任务说明 A
根据练习文本，回答以下问题：
(i) 第一段代码中 g 被赋予什么值？
(ii) 第一段代码创建 AES 解密器时采用哪种模式？
(iii) One Time Pad 部分读取的明文文件名是什么？

练习文本
+--
DH密钥分配协议，这个比赛倒是复习了不少现代密码学。

from base64 import b64decode
from Crypto.Cipher import AES
from Crypto.Util.number import *
from hashlib import md5

data = b64decode(b'w8OCrexPPqnv2hR+xKeHhXIp0Blp1DYCV4LeZeeLpv5MzUL71raTOeOs4SQBySHH')

p = ...
s = ... (your secret key )
g = 3
pk = ...

secret = pow(pk, s, p)

key = md5(str(secret).encode()).digest()

decoder = AES.new(key, AES.MODE_ECB)
print(decoder.decrypt(data))

# b'flag{d1ff1e_h311m4n_is_4_p13c3_0f_c4k3}\t\t\t\t\t\t\t\t\t'
# flag{d1ff1e_h311m4n_is_4_p13c3_0f_c4k3}

One Time Pad

from pwn import xor
from string import ascii_lowercase
from secret import keylength
import random
key = []

for _ in range(keylength):
    key.append(random.choice(ascii_lowercase.encode()))

key = bytes(key)

plaintext = open('books.txt','rb').read()

ciphertext = xor(plaintext, key)
print(key)
open('encrypted_book', 'wb').write(ciphertext)
+--
(数据收集所得记录)
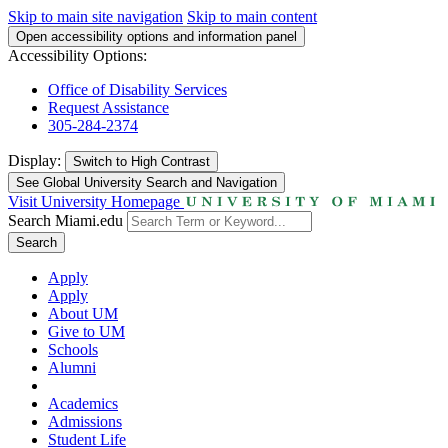
Skip to main site navigation
Skip to main content
Open accessibility options and information panel
Accessibility Options:
Office of Disability Services
Request Assistance
305-284-2374
Display:
Switch to
High Contrast
See Global University Search and Navigation
Visit University Homepage
Search Miami.edu
Search
Apply
Apply
About UM
Give to UM
Schools
Alumni
Academics
Admissions
Student Life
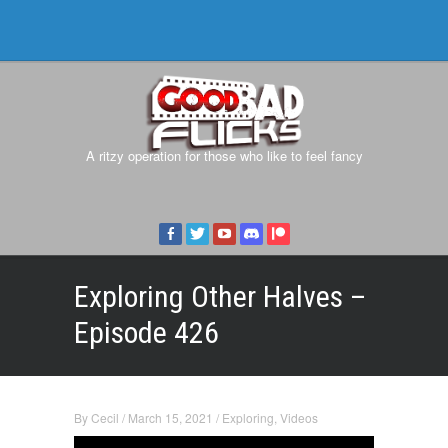
A ritzy operation for those who like to feel fancy
Exploring Other Halves –
Episode 426
By
Cecil
/
March 15, 2021
/
Exploring
,
Videos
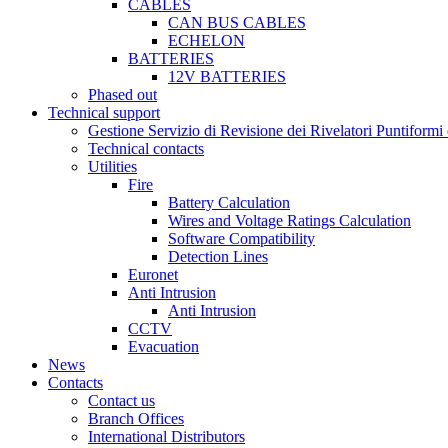
CABLES
CAN BUS CABLES
ECHELON
BATTERIES
12V BATTERIES
Phased out
Technical support
Gestione Servizio di Revisione dei Rivelatori Puntifor
Technical contacts
Utilities
Fire
Battery Calculation
Wires and Voltage Ratings Calculation
Software Compatibility
Detection Lines
Euronet
Anti Intrusion
Anti Intrusion
CCTV
Evacuation
News
Contacts
Contact us
Branch Offices
International Distributors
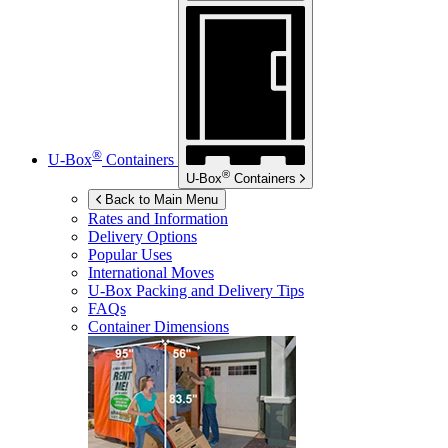
®
U-Box
Containers
®
U-Box
Containers
Back to Main Menu
Rates and Information
Delivery Options
Popular Uses
International Moves
U-Box
Packing and Delivery Tips
FAQs
Container Dimensions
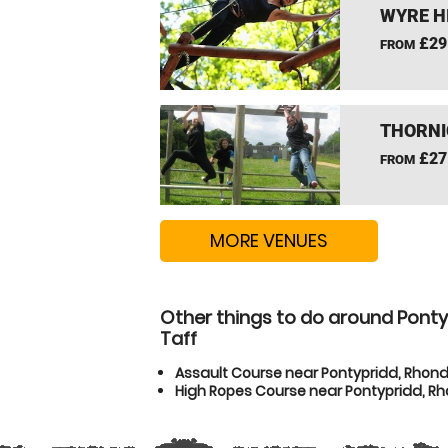
WYRE H
£29
FROM
THORNI
£27
FROM
MORE VENUES
Other things to do around Pont
Taff
Assault Course near Pontypridd, Rhon
High Ropes Course near Pontypridd, R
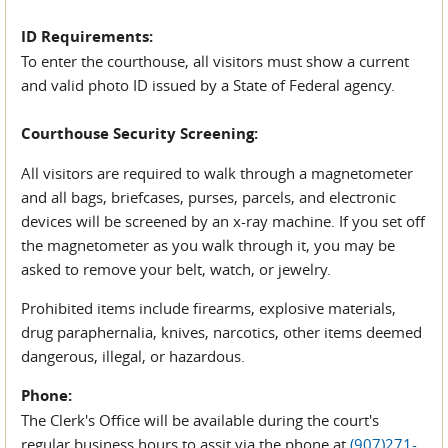
ID Requirements:
To enter the courthouse, all visitors must show a current
and valid photo ID issued by a State of Federal agency.
Courthouse Security Screening:
All visitors are required to walk through a magnetometer
and all bags, briefcases, purses, parcels, and electronic
devices will be screened by an x-ray machine. If you set off
the magnetometer as you walk through it, you may be
asked to remove your belt, watch, or jewelry.
Prohibited items include firearms, explosive materials,
drug paraphernalia, knives, narcotics, other items deemed
dangerous, illegal, or hazardous.
Phone:
The Clerk's Office will be available during the court's
regular business hours to assit via the phone at
(907)271-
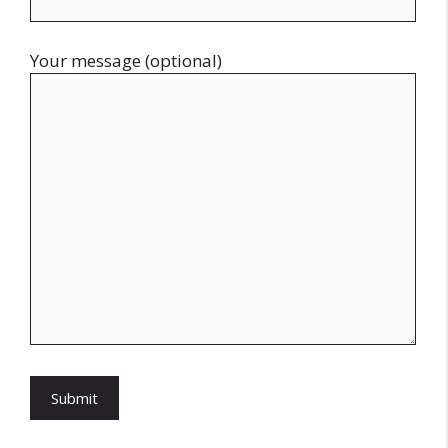
Your message (optional)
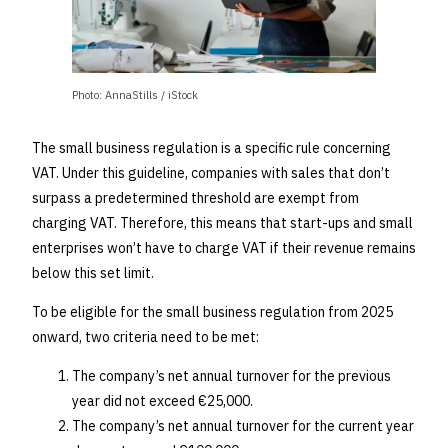
Photo: AnnaStills / iStock
The small business regulation is a specific rule concerning
VAT. Under this guideline, companies with sales that don’t
surpass a predetermined threshold are exempt from
charging VAT. Therefore, this means that start-ups and small
enterprises won’t have to charge VAT if their revenue remains
below this set limit.
To be eligible for the small business regulation from 2025
onward, two criteria need to be met:
The company’s net annual turnover for the previous
year did not exceed €25,000.
The company’s net annual turnover for the current year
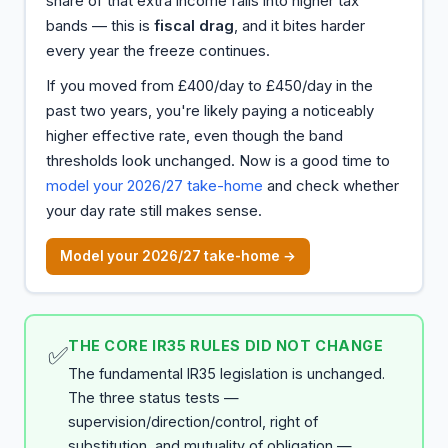
share of that extra income falls into higher tax
bands — this is
fiscal drag
, and it bites harder
every year the freeze continues.
If you moved from £400/day to £450/day in the
past two years, you're likely paying a noticeably
higher effective rate, even though the band
thresholds look unchanged. Now is a good time to
model your 2026/27 take-home
and check whether
your day rate still makes sense.
Model your 2026/27 take-home →
THE CORE IR35 RULES DID NOT CHANGE
✅
The fundamental IR35 legislation is unchanged.
The three status tests —
supervision/direction/control, right of
substitution, and mutuality of obligation —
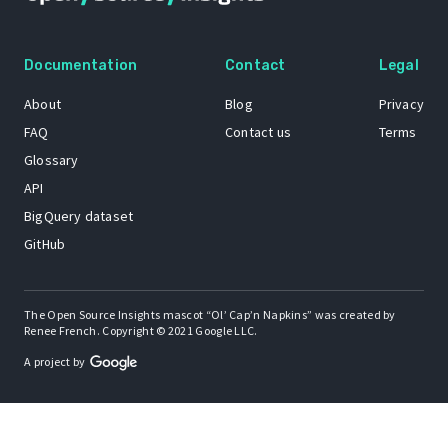
Documentation
Contact
Legal
About
Blog
Privacy
FAQ
Contact us
Terms
Glossary
API
BigQuery dataset
GitHub
The Open Source Insights mascot “Ol’ Cap’n Napkins” was created by
Renee French. Copyright © 2021 Google LLC.
A project by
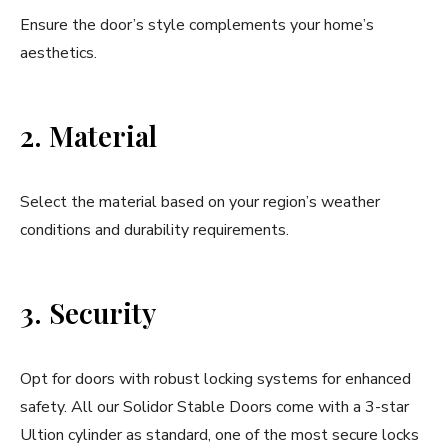
Ensure the door’s style complements your home’s
aesthetics.
2. Material
Select the material based on your region’s weather
conditions and durability requirements.
3. Security
Opt for doors with robust locking systems for enhanced
safety. All our Solidor Stable Doors come with a 3-star
Ultion cylinder as standard, one of the most secure locks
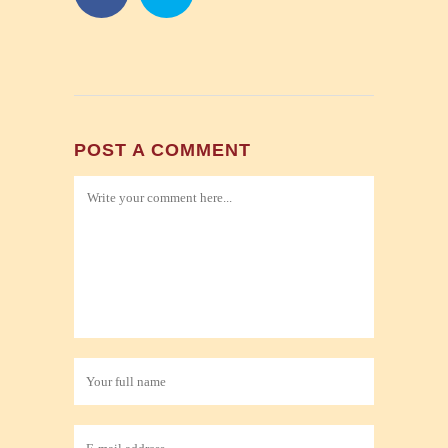
POST A COMMENT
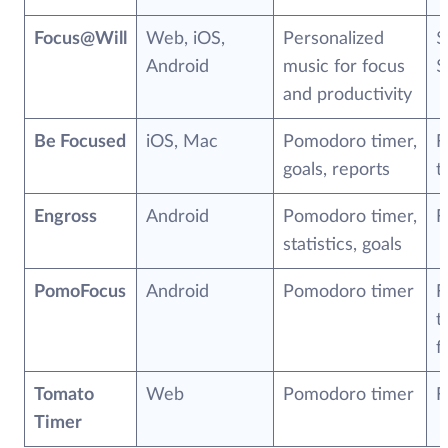
Focus@Will
Web, iOS,
Personalized
$
Android
music for focus
$
and productivity
Be Focused
iOS, Mac
Pomodoro timer,
F
goals, reports
t
Engross
Android
Pomodoro timer,
F
statistics, goals
PomoFocus
Android
Pomodoro timer
F
t
f
Tomato
Web
Pomodoro timer
F
Timer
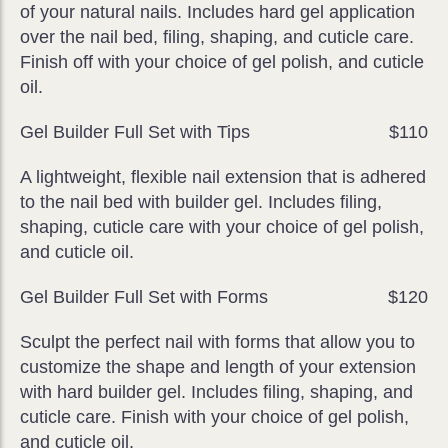
of your natural nails. Includes hard gel application
over the nail bed, filing, shaping, and cuticle care.
Finish off with your choice of gel polish, and cuticle
oil.
Gel Builder Full Set with Tips
$110
A lightweight, flexible nail extension that is adhered
to the nail bed with builder gel. Includes filing,
shaping, cuticle care with your choice of gel polish,
and cuticle oil.
Gel Builder Full Set with Forms
$120
Sculpt the perfect nail with forms that allow you to
customize the shape and length of your extension
with hard builder gel. Includes filing, shaping, and
cuticle care. Finish with your choice of gel polish,
and cuticle oil.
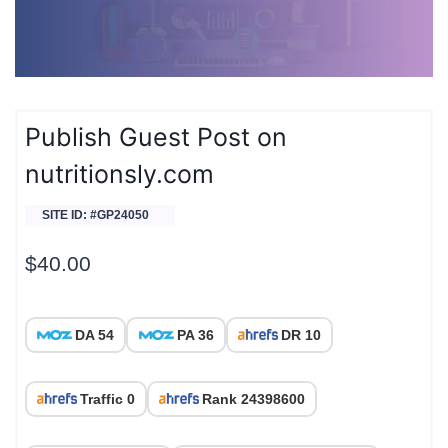
Publish Guest Post on
nutritionsly.com
SITE ID: #GP24050
$
40.00
DA 54
PA 36
DR 10
Traffic 0
Rank 24398600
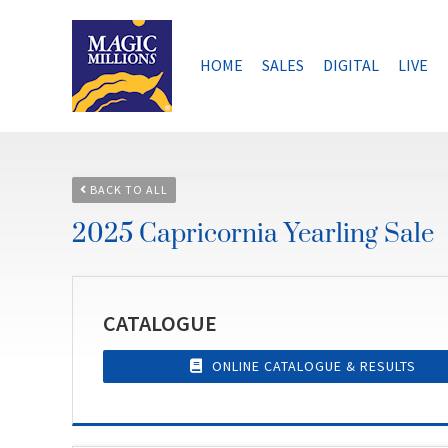
Skip
to
content
HOME
SALES
DIGITAL
LIVE
BACK TO ALL
2025 Capricornia Yearling Sale
CATALOGUE
ONLINE CATALOGUE & RESULTS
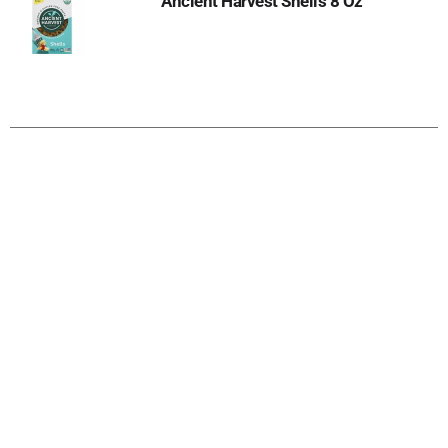
Ancient Harvest Shells 8 Oz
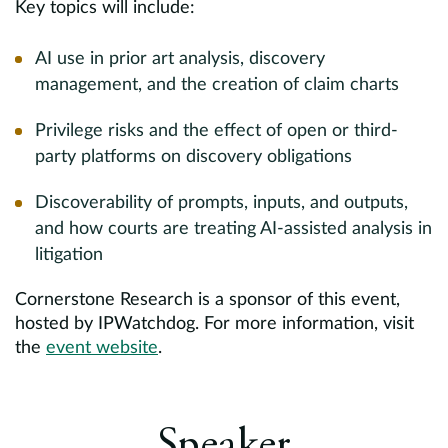
Key topics will include:
AI use in prior art analysis, discovery
management, and the creation of claim charts
Privilege risks and the effect of open or third-
party platforms on discovery obligations
Discoverability of prompts, inputs, and outputs,
and how courts are treating AI-assisted analysis in
litigation
Cornerstone Research is a sponsor of this event,
hosted by IPWatchdog. For more information, visit
the
event website
.
Speaker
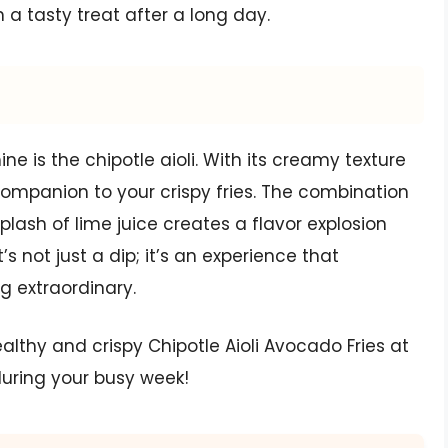
n a tasty treat after a long day.
e is the chipotle aioli. With its creamy texture
companion to your crispy fries. The combination
lash of lime juice creates a flavor explosion
’s not just a dip; it’s an experience that
g extraordinary.
ealthy and crispy Chipotle Aioli Avocado Fries at
during your busy week!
+--
任务说明 B
请从记录的第一行起，一直到含有“International Distributors”的那一行为止，将其间各行原样抄写出来，首尾两行均包括在内，答案中略去图片。

作答结果 A
(i) 3
(ii) AES.MODE_ECB
(iii) books.txt

作答结果 B
Skip to main site navigation
Skip to main content
Open accessibility options and information panel
Accessibility Options:
Office of Disability Services
Request Assistance
305-284-2374
Display:
Switch to
High Contrast
See Global University Search and Navigation
Visit University Homepage
Search Miami.edu
Search
Apply
Apply
About UM
Give to UM
Schools
Alumni
Academics
Admissions
Student Life
A ritzy operation for those who like to feel fancy
Exploring Other Halves –
Episode 426
By
Cecil
/
March 15, 2021
/
Exploring
,
Videos
CABLES
CAN BUS CABLES
ECHELON
BATTERIES
12V BATTERIES
Phased out
Technical support
Gestione Servizio di Revisione dei Rivelatori Puntifor
Technical contacts
Utilities
Fire
Battery Calculation
Wires and Voltage Ratings Calculation
Software Compatibility
Detection Lines
Euronet
Anti Intrusion
Anti Intrusion
CCTV
Evacuation
News
Contacts
Contact us
Branch Offices
International Distributors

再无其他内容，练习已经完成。